Stored data
______________________________

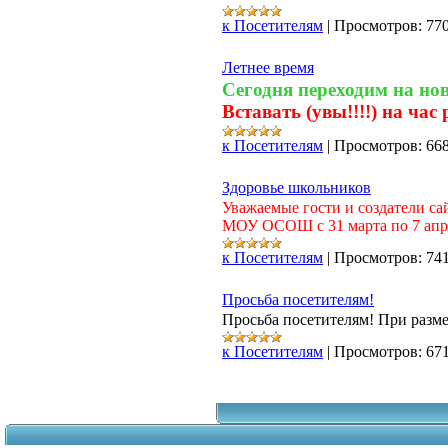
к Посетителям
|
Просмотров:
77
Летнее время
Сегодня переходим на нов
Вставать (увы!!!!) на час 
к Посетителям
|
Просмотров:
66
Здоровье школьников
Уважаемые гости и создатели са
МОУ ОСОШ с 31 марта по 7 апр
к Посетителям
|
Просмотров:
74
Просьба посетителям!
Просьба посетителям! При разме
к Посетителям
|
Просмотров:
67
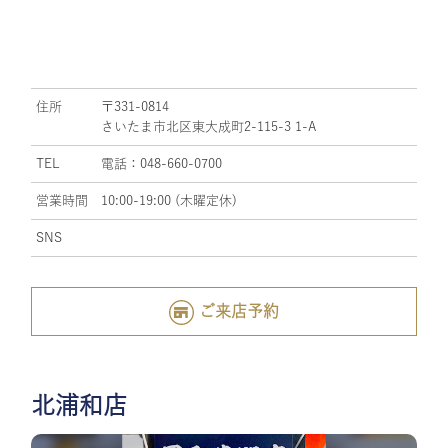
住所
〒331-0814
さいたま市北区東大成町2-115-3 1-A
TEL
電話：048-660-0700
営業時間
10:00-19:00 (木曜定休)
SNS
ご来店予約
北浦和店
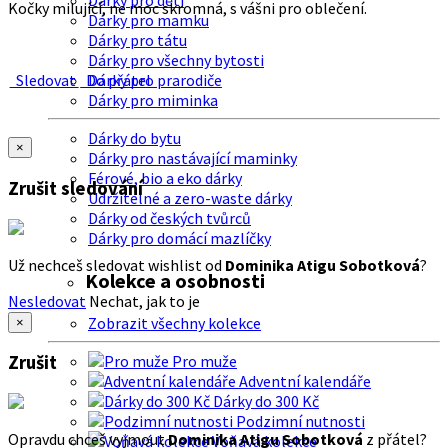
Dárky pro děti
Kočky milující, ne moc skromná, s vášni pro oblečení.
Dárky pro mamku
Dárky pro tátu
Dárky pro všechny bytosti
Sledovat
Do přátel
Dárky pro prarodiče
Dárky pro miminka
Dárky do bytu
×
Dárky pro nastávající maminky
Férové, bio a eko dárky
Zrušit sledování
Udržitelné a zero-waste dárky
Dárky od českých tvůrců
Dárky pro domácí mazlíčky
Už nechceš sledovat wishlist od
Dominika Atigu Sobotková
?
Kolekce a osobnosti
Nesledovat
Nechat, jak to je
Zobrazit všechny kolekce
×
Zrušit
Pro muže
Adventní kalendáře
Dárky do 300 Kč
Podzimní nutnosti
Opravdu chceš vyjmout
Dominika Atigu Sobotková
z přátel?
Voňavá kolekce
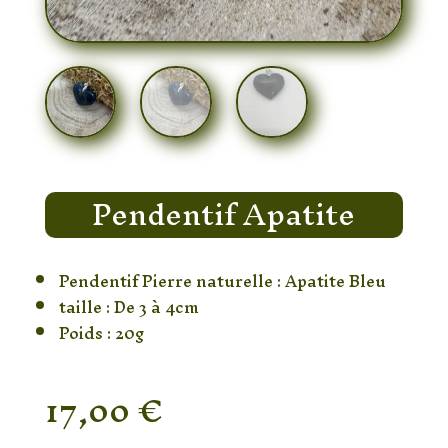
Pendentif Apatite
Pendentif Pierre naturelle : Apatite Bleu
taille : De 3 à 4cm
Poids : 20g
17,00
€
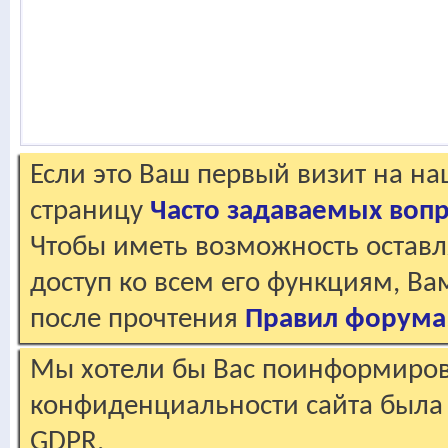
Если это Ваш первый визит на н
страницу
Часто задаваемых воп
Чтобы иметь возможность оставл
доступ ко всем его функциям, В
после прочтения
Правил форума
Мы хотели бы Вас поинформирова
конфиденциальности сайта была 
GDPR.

______________________________

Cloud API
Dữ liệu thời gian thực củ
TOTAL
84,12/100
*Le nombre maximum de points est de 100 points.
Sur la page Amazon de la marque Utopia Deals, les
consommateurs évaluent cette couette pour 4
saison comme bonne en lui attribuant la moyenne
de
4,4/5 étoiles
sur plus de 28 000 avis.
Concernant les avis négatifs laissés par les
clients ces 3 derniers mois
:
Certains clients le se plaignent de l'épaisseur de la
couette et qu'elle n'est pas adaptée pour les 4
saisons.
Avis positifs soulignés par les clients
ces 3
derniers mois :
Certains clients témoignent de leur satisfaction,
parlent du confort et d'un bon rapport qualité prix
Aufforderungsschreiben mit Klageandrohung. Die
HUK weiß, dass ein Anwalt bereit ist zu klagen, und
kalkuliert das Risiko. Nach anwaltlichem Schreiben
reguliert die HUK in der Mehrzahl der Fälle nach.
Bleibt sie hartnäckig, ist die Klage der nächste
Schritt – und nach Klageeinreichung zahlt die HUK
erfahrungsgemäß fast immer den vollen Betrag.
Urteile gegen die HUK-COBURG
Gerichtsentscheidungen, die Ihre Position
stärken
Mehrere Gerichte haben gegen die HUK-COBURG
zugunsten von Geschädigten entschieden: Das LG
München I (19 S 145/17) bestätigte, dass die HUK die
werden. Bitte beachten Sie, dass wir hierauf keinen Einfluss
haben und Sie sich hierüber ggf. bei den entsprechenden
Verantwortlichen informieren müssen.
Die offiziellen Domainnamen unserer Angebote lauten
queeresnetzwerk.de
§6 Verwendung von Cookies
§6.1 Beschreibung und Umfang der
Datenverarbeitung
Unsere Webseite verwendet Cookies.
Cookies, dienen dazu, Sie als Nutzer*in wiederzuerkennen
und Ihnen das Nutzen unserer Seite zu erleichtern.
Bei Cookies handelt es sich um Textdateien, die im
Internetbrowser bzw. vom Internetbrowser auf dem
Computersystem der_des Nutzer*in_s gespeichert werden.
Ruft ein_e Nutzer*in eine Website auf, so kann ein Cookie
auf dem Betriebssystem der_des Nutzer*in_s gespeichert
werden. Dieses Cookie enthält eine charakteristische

______________________________

> JOB ITEM
Identify every line in the stored data that contains the word "clients" and copy each of those lines.

> FINISHED TASK
clients ces 3 derniers mois
Certains clients le se plaignent de l'épaisseur de la
Avis positifs soulignés par les clients
Certains clients témoignent de leur satisfaction,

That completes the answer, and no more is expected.